Rahim ağzı kanserinin, kadınlarda 10-15 yıllık bir geçiş döneminin sonunda gelişebilen, dünyada kadınlarda en sık görülen ikinci kanser türü olduğunu vurgulayan Doğan, “Rahim ağzı kanserinin erken tanısında son derece önem taşıyan ‘pap smear’ testinin, 21 yaşından itibaren tüm kadınlarda yılda bir kez yapılması önerilmektedir. Üç sene üst üste yapılan testlerde negatif sonuç alındıktan sonra testler arasındaki zaman dilimini uzatmak mümkün olabiliyor. Pap smear testinin yanı sıra, ışık ile tarama yöntemi sayesinde rahim ağzı kanseri veya öncü lezyonları henüz olgunlaşmadan teşhis edilebiliyor” diye konuştu.

Kronik obstrüktif akciğer hastalığı(KOAH)
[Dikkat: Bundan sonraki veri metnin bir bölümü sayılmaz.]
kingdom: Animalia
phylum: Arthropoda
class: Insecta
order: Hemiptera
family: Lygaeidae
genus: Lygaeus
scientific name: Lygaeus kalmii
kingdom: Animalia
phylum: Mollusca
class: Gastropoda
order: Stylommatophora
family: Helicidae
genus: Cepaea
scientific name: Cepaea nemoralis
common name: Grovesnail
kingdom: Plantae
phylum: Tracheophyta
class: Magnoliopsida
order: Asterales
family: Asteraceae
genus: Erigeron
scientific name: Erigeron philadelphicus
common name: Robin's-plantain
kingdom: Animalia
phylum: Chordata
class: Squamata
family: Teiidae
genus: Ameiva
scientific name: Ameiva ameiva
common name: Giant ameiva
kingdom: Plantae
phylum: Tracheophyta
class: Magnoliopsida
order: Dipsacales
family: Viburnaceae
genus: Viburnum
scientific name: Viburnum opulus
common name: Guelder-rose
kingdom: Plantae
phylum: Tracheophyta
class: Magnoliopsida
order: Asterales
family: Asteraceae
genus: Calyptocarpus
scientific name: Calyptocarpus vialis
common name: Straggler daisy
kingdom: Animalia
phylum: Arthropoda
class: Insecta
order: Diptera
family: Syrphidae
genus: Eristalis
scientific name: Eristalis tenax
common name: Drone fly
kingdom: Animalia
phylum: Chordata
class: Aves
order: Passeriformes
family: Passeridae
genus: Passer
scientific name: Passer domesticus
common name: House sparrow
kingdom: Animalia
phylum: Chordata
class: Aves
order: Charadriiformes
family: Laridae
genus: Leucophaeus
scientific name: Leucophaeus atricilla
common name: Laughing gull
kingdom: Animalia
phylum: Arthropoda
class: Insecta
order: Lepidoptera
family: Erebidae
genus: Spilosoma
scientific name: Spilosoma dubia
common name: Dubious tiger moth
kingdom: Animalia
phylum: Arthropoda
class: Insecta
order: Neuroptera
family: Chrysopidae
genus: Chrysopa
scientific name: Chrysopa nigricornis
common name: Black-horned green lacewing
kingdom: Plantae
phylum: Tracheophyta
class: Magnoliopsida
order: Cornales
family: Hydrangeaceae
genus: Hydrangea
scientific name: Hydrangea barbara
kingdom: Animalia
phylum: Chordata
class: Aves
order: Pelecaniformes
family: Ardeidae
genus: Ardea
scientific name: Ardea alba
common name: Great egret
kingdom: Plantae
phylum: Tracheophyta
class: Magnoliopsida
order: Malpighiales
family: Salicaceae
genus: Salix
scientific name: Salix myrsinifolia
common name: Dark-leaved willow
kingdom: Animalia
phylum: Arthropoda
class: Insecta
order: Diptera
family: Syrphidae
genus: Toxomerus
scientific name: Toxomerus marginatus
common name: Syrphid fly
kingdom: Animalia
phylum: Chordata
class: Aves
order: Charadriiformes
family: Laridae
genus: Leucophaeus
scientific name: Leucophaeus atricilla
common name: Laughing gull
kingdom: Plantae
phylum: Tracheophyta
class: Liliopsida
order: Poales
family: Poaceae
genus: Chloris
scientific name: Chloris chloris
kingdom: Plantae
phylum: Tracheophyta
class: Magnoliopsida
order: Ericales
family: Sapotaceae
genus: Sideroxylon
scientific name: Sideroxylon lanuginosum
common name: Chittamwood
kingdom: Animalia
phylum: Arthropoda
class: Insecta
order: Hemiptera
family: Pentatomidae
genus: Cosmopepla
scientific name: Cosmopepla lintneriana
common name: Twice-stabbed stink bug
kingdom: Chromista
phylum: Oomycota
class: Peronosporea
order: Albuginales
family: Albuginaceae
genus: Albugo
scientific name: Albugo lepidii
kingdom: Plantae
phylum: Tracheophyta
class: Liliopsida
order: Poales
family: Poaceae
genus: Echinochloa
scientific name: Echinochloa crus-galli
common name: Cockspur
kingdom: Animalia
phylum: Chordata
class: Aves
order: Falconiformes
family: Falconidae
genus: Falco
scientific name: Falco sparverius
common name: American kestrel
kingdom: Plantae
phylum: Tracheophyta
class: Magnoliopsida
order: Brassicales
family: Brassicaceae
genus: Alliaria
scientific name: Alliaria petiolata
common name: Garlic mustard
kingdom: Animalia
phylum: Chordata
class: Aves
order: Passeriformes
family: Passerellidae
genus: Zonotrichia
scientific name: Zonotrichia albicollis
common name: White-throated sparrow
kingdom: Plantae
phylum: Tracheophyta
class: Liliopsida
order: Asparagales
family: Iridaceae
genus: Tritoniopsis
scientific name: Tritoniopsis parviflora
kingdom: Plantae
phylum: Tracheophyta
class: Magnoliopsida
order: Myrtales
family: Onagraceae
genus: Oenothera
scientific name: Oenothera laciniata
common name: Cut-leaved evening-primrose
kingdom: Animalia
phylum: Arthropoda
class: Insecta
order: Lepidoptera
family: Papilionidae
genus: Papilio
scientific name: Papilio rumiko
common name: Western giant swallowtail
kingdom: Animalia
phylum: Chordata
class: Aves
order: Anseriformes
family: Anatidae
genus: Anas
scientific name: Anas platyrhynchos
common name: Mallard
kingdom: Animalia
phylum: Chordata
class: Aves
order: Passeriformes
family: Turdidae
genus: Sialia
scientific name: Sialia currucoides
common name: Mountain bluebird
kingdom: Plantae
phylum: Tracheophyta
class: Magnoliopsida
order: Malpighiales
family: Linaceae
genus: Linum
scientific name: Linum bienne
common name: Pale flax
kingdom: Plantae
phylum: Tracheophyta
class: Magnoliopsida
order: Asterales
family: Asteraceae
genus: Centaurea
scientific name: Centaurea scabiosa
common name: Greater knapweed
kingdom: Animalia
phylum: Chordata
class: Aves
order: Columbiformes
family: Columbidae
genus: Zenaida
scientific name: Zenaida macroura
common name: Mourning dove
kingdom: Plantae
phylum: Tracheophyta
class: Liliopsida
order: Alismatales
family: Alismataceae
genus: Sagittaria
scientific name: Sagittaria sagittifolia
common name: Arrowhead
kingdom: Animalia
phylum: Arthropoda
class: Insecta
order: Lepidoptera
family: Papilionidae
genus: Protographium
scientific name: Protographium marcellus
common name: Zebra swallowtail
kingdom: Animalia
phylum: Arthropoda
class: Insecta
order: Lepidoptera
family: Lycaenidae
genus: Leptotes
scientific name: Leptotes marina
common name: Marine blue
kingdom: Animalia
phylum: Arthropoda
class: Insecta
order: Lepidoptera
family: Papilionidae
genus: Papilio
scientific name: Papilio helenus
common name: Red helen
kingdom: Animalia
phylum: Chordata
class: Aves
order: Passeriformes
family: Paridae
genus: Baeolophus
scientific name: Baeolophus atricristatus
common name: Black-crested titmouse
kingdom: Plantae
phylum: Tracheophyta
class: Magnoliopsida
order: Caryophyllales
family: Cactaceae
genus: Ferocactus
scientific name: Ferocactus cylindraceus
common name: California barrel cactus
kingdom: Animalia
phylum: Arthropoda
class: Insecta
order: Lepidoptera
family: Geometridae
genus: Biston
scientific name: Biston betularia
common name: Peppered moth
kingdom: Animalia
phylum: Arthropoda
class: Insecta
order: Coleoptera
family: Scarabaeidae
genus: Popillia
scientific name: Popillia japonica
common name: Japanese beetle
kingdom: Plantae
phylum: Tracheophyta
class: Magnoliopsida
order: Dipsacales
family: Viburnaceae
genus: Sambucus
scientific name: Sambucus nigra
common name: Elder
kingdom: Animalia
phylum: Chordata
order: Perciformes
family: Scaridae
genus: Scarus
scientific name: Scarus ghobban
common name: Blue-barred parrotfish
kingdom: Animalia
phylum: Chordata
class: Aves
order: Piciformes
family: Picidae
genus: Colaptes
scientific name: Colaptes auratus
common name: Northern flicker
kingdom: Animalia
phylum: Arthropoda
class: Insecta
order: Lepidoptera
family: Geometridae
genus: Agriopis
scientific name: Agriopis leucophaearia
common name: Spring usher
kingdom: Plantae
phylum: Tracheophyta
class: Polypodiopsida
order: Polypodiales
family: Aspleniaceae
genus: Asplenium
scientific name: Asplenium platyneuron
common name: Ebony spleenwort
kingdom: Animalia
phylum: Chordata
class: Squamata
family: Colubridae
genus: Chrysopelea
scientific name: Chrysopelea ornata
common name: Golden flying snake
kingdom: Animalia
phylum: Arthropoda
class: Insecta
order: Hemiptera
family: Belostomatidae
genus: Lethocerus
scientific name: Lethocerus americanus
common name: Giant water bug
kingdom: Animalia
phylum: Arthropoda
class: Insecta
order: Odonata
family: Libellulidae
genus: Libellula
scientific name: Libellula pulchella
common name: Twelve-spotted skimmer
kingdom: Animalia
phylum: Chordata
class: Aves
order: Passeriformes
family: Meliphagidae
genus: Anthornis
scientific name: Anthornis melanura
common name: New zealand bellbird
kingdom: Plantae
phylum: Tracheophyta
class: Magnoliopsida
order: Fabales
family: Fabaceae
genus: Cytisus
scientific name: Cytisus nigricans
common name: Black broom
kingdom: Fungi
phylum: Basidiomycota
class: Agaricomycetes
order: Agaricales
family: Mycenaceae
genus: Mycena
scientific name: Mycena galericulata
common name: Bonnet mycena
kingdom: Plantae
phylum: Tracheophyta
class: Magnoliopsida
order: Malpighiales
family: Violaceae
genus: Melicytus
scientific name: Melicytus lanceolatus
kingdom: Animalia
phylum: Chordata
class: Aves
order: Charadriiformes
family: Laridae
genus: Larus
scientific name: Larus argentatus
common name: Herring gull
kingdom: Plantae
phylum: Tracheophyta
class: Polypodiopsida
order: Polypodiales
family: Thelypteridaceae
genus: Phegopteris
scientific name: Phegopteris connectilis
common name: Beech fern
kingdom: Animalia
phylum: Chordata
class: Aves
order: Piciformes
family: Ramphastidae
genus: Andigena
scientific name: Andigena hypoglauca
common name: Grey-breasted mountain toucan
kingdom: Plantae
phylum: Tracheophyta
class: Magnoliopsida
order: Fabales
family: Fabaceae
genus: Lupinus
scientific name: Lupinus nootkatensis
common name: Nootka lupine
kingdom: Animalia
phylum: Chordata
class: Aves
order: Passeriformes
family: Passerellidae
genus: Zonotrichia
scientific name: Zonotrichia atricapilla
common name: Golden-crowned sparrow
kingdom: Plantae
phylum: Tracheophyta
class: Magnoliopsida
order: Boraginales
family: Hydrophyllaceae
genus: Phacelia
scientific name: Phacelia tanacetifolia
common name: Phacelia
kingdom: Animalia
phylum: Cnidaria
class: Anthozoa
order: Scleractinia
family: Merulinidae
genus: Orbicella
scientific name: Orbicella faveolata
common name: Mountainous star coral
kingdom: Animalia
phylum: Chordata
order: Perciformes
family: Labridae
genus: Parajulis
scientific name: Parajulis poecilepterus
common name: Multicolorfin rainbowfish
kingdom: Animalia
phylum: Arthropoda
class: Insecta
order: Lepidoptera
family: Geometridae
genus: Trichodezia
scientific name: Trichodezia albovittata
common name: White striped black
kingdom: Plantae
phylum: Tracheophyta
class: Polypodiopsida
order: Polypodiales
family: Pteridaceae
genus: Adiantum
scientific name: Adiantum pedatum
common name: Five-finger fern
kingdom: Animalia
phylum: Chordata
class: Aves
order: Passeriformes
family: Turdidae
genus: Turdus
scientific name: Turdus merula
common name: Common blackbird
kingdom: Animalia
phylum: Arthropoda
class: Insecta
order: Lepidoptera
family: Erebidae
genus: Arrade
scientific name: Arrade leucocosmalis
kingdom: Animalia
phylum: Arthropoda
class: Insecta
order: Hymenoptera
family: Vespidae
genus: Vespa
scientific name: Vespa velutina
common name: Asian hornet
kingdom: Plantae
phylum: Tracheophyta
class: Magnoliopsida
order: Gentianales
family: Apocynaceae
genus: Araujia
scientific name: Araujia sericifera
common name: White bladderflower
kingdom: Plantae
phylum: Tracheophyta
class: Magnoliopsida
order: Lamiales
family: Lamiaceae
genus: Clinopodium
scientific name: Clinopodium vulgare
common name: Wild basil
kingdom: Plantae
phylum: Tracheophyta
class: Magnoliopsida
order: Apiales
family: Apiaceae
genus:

KOAH’ın uzun seyirli ve ilerleyici bir akciğer hastalığı olduğunu anlatan Uzm. Dr. Mustafa Doğan şöyle devam etti: “Dünya Sağlık Örgütü KOAH’ın 2030’da tüm dünyadaki ölüm nedenleri arasında üçüncü sırada olacağını öngörmektedir. Tütün kullanımı, çeşitli gaz ve tozlara maruz kalmak gibi nedenlerle KOAH risk grubunda olan kişilerin düzenli olarak solunum fonksiyon testi yaptırmaları öneriliyor. Uzun süreli öksürük, balgam ve nefes darlığı gibi şikâyetleri olan kişiler de KOAH açısından muayene edilmelidir.

Osteoporoz

“Osteoporozda erken tanıyla kemik erimesini önlemek veya geciktirmek mümkün olabiliyor. 15-20 dakika gibi kısa bir sürede yapılan kemik yoğunluk ölçümüyle teşhis edilebiliyor. Özellikle kortizon kullanan, şüpheli omurga kırığı ya da kalsiyum metabolizmasını etkileyen hastalığı bulunan kişilerin yanı sıra menopoz dönemini geçirmiş tüm kadınların da bu testi yaptırması önem taşıyor.”

Meme kanseri

“Meme kanseri kadınlarda en sık rastlanan kanser türüdür. Meme kanseri olan kişilerin yüzde 42,5’u 15-49 yaşları arasında yer alıyor yani genç-erişkin grup. Bu grupta erken teşhis çok önemlidir. Kadınların düzenli olarak kendi kendine meme muayenesi yapmaları ve herhangi bir farklılık gözlemlediklerinde doktora gitmelerini gerekiyor. Erken dönemde teşhis ve tarama amaçlı olarak 30 ile 40 yaş arasındaki kadınların üç yılda bir kez, 40 yaştan itibaren ise her yıl mamografi çektirilmeleri öneriliyor.”

Prostat ve kolon kanseri

Prostat kanserinin en sık görülen ikinci kanser türü olduğu bilgisini veren Doğan, açıklamasını şöyle tamamladı: “50 yaşından sonra yılda bir ürolojik muayene ve PSA tahlili ile erken saptanabiliyor. Kolon kanseri erken teşhisinde önceden tarif edilen risk gruplarına girmeyen insanlara, 40 yaşından başlayarak, her yıl parmakla rektal muayene ve gaitada gizli kan testi önerilir. 50 yaş ve sonrasında her 5 yılda bir fleksibl sigmoidoskopi önerilmektedir. Kolonoskopi her 10 yılda bir uygulanabilen alternatiflerdir.”